Concluem os autores:
Na verdade, lacanianamente entendida, o que se passa na possessão é da ordem de
um “atravessamento” em que não faz sentido a dicotomia interior/exterior, em que a
construção da realidade — não redutível ao linguístico, uma vez que o corpo e o
gestual já possuem uma dimensão simbólica — e do que quer que seja da ordem do
indivíduo não é senão uma produção de efeito das (e nas) combinatórias possíveis
entre a presentificação de um real incognoscível e imperativo e o universo cultural
(significante) disponível, assimilado intersubjetivamente através dos encontros
estabelecidos com outros agentes (sejam eles espíritos, deuses, ou pessoas concretas)
socialmente acessíveis.

CONSIDERAÇÕES
O que se considera aqui é o registro narrativo que perpassa a forma que o racismo científico
apodera-se do discurso psiquiátrico para interditar o trânsito de pessoas negras.
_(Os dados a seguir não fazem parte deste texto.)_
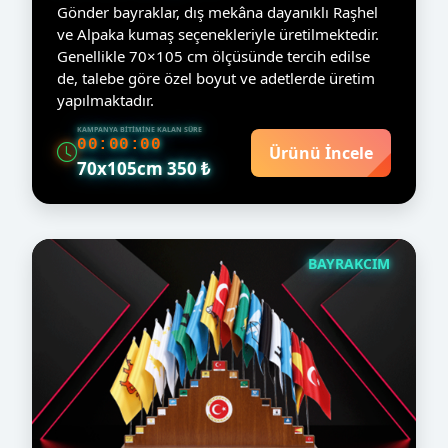
Gönder bayraklar, dış mekâna dayanıklı Raşhel
ve Alpaka kumaş seçenekleriyle üretilmektedir.
Genellikle 70×105 cm ölçüsünde tercih edilse
de, talebe göre özel boyut ve adetlerde üretim
yapılmaktadır.
KAMPANYA BITIMINE KALAN SÜRE
00:00:00
Ürünü İncele
70x105cm 350 ₺
BAYRAKCIM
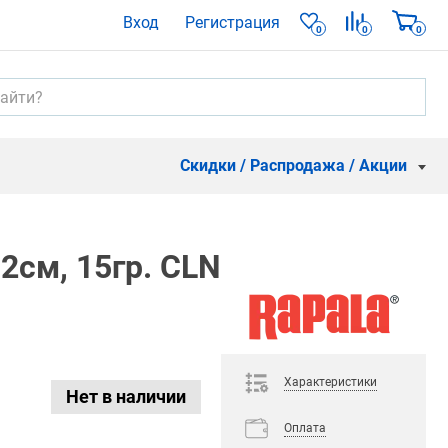
Вход
Регистрация
0
0
0
Скидки / Распродажа / Акции
2см, 15гр. CLN
Характеристики
Нет в наличии
Оплата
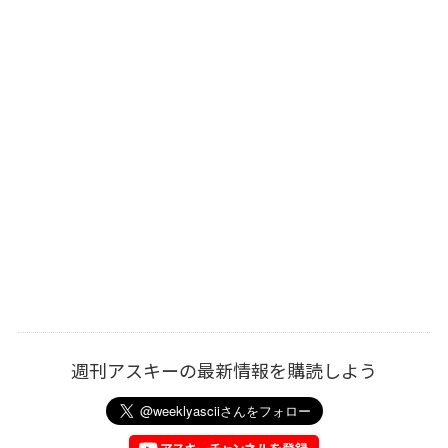
週刊アスキーの最新情報を購読しよう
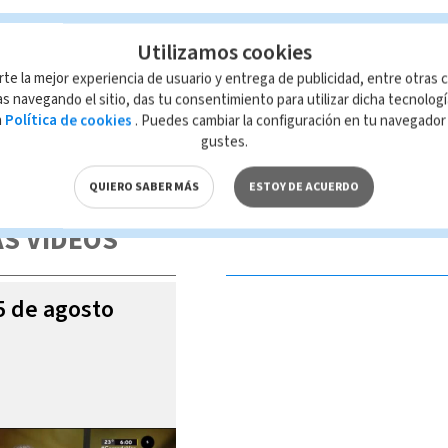
Utilizamos cookies
aula Brenes
rte la mejor experiencia de usuario y entrega de publicidad, entre otras c
s navegando el sitio, das tu consentimiento para utilizar dicha tecnolog
a
Política de cookies
. Puedes cambiar la configuración en tu navegado
gustes.
 de esta página, mismo que es propiedad de TELEDIARIO; su reproducción
con las leyes aplicables.
QUIERO SABER MÁS
ESTOY DE ACUERDO
S VIDEOS
05 de agosto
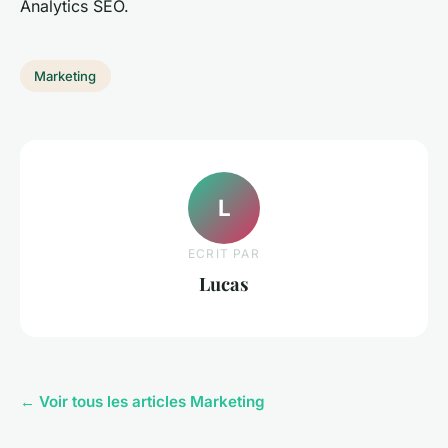
Analytics SEO.
Marketing
L
ECRIT PAR
Lucas
← Voir tous les articles Marketing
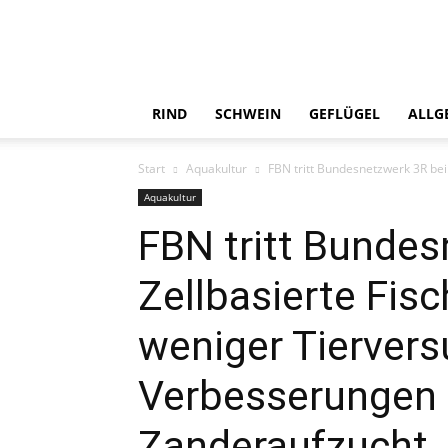
RIND
SCHWEIN
GEFLÜGEL
ALLG
Start
Aquakultur
FBN tritt Bundesnetzwerk 3R bei:
Aquakultur
FBN tritt Bundes
Zellbasierte Fis
weniger Tiervers
Verbesserungen 
Zanderaufzucht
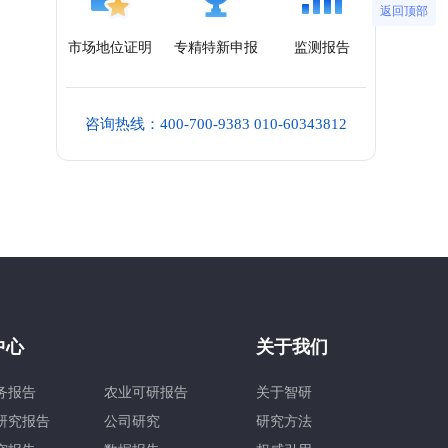
返回顶部
市场地位证明
专精特新申报
监测报告
咨询热线：400-700-9383 010-60343812
中心
关于我们
务报告
农业可研报告
关于智研
研究报告
公司研究
研究方法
Utiliza da
pretensão de neutralidade para estabelecer parâmetros de saberes hierarquizados para a
produção da exclusão.

Procurou-se apontar como a hegemonia da razão sobre a loucura se configurou historicamente


como instrumento biopolítico, e como a racionalidade científica colaborou nesse processo, ao
sustentar relações de saber-poder favoráveis à dominação e controle do poder e desejo de uns
por outros.

No Brasil, mostra-se mais evidentemente o papel das teorias eugenistas na tentativa de


perpetuação do embranquecimento da população e exclusão dos povos negros. Manifestada
das maneiras mais explícitas às mais sutis, esse racismo operou e opera de forma a manter as
estruturas racistas do país intactas.

Neste sentido, o campo das discursividades aparece como espaço de embate, em que visões de
mundo se chocam para o estabelecimento de formas de ver, tratar, ser e estar. Foi possível
compreender como os corpos dos sujeitos se constituem em relação com a linguagem e a
política.

Pretendeu-se argumentar como a construção dos corpos negros são ligados aos discursos
circulantes, e como operam para a sua objetificação. Elencou-se os fenômenos de
incorporação, e sua captura pela psicopatologia como mais um elemento do ideário racista
brasileiro.

Buscou-se compreender como esse fenômeno demanda ser tratado em termos epistemológico
não etnocêntricos, e que a verdade dos sujeitos envolvidos possa emergir, a partir do
momento em que são considerados discursivamente como sujeitos.

Procurou-se evidenciar como os rompimentos estabelecidos desde Freud com o discurso


científico hegemônico podem apontar a psicanálise, e sua compreensão de corpo associado à
linguagem e afeto, como potencial fator práxico para a compreensão desses fenômenos
através de uma ótica não medicalizante e comprometida ética e politicamente.

Compreende-se como árdua, profícua e também urgente, a produção de conhecimento que


alicerce sua epistemologia em valores contra-colonizadores. Em especial na Reforma
Psiquiátrica Brasileira, é fundamental a compreensão da associação entre racismo e
manicomialização para a oferta adequada de assistência à saúde mental da população negra.

São importantes os esforços para avaliar as possibilidades de diálogo entre os conhecimentos


alicerçados em epistemologias sul-centradas e a produção clássica em psicanálise.